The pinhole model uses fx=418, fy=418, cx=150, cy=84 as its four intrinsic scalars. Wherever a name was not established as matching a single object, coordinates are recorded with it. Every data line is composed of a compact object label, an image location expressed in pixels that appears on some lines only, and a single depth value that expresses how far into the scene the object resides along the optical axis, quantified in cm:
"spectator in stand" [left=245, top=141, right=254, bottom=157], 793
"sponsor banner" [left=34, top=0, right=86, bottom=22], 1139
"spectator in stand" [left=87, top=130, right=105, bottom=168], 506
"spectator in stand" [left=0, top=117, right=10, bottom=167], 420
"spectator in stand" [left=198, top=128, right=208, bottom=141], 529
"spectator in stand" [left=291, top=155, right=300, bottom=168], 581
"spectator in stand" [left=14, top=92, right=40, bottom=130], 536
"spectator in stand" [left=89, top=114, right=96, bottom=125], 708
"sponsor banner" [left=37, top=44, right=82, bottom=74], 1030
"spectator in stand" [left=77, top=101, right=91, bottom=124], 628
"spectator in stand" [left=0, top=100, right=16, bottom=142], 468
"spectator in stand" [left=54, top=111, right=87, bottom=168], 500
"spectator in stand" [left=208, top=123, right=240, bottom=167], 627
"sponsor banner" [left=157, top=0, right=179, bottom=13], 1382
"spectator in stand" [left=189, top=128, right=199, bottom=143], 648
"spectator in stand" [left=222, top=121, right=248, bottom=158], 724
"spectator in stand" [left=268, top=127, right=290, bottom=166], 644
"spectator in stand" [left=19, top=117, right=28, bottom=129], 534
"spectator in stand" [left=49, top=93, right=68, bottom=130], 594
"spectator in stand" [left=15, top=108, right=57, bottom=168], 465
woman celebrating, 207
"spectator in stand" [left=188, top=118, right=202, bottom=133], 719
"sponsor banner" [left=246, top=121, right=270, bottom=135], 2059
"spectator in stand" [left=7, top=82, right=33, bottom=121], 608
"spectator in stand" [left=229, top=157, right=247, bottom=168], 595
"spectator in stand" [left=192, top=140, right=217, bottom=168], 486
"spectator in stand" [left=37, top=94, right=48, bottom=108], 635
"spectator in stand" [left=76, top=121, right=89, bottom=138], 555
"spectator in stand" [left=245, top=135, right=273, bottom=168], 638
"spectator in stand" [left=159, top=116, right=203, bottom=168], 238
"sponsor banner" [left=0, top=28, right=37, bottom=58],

= = =

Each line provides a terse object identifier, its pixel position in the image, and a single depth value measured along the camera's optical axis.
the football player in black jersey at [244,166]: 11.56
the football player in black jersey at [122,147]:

= = =

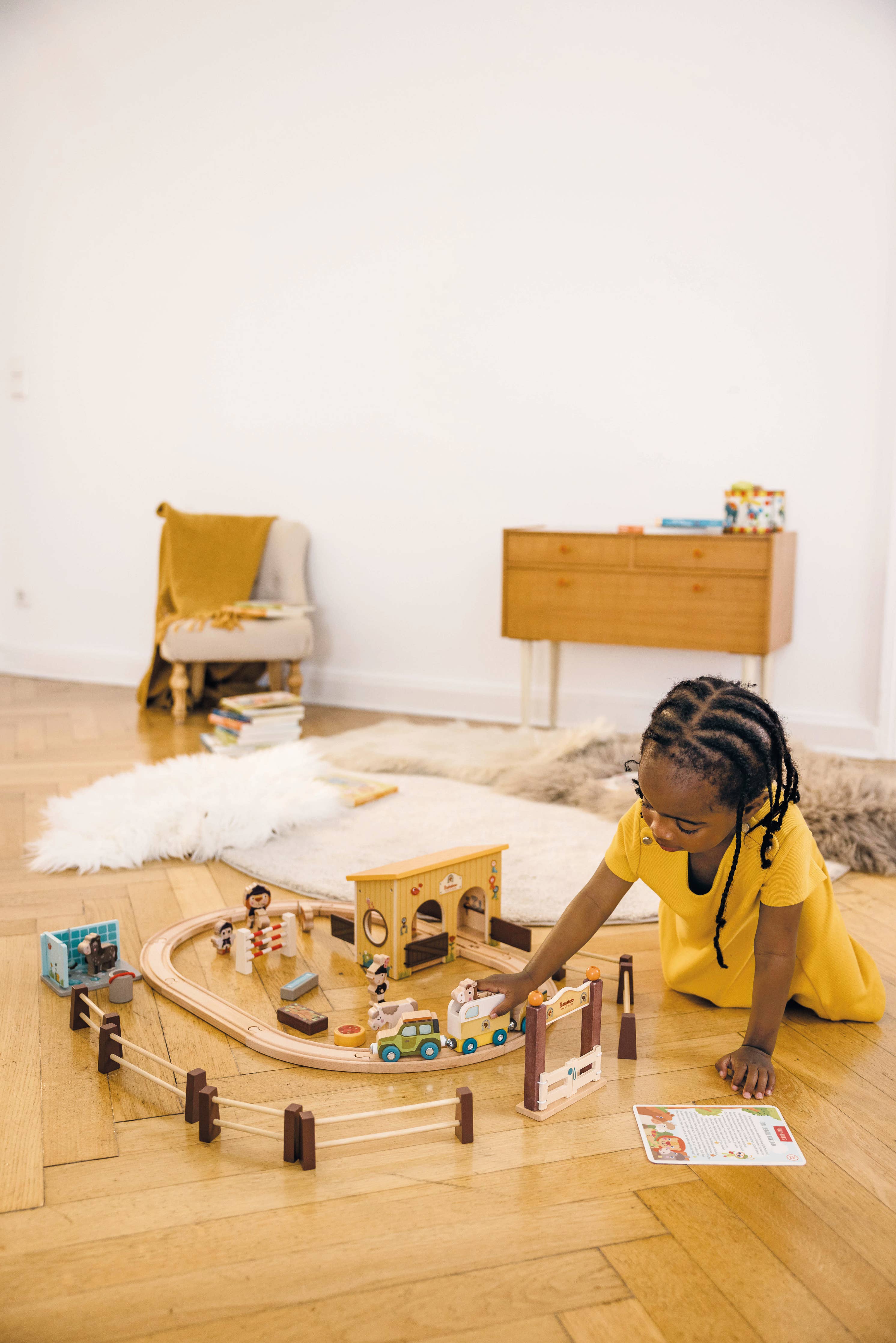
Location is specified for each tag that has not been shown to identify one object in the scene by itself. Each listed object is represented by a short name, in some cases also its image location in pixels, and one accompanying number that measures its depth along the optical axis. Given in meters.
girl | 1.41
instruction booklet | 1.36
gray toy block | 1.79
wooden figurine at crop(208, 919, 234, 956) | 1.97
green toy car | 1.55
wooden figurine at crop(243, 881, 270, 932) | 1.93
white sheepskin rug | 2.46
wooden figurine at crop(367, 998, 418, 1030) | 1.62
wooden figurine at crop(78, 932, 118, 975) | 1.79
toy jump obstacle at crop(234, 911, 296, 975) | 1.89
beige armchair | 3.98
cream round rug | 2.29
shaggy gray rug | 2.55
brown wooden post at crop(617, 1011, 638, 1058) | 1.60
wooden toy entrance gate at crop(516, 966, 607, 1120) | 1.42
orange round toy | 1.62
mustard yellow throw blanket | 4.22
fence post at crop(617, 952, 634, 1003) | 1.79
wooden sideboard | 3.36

= = =

Problem statement:
Wherever the line holding "right=208, bottom=141], 529" falls in the entries above, copy exactly from it through the line holding "right=248, bottom=158], 724", inclusive, and add nothing.

Answer to the problem:
"spectator in stand" [left=198, top=128, right=208, bottom=141], 529
"spectator in stand" [left=291, top=155, right=300, bottom=168], 581
"spectator in stand" [left=14, top=92, right=40, bottom=130], 536
"spectator in stand" [left=89, top=114, right=96, bottom=125], 708
"sponsor banner" [left=37, top=44, right=82, bottom=74], 1030
"spectator in stand" [left=77, top=101, right=91, bottom=124], 628
"spectator in stand" [left=0, top=100, right=16, bottom=142], 468
"spectator in stand" [left=54, top=111, right=87, bottom=168], 500
"spectator in stand" [left=208, top=123, right=240, bottom=167], 627
"sponsor banner" [left=157, top=0, right=179, bottom=13], 1382
"spectator in stand" [left=189, top=128, right=199, bottom=143], 648
"spectator in stand" [left=222, top=121, right=248, bottom=158], 724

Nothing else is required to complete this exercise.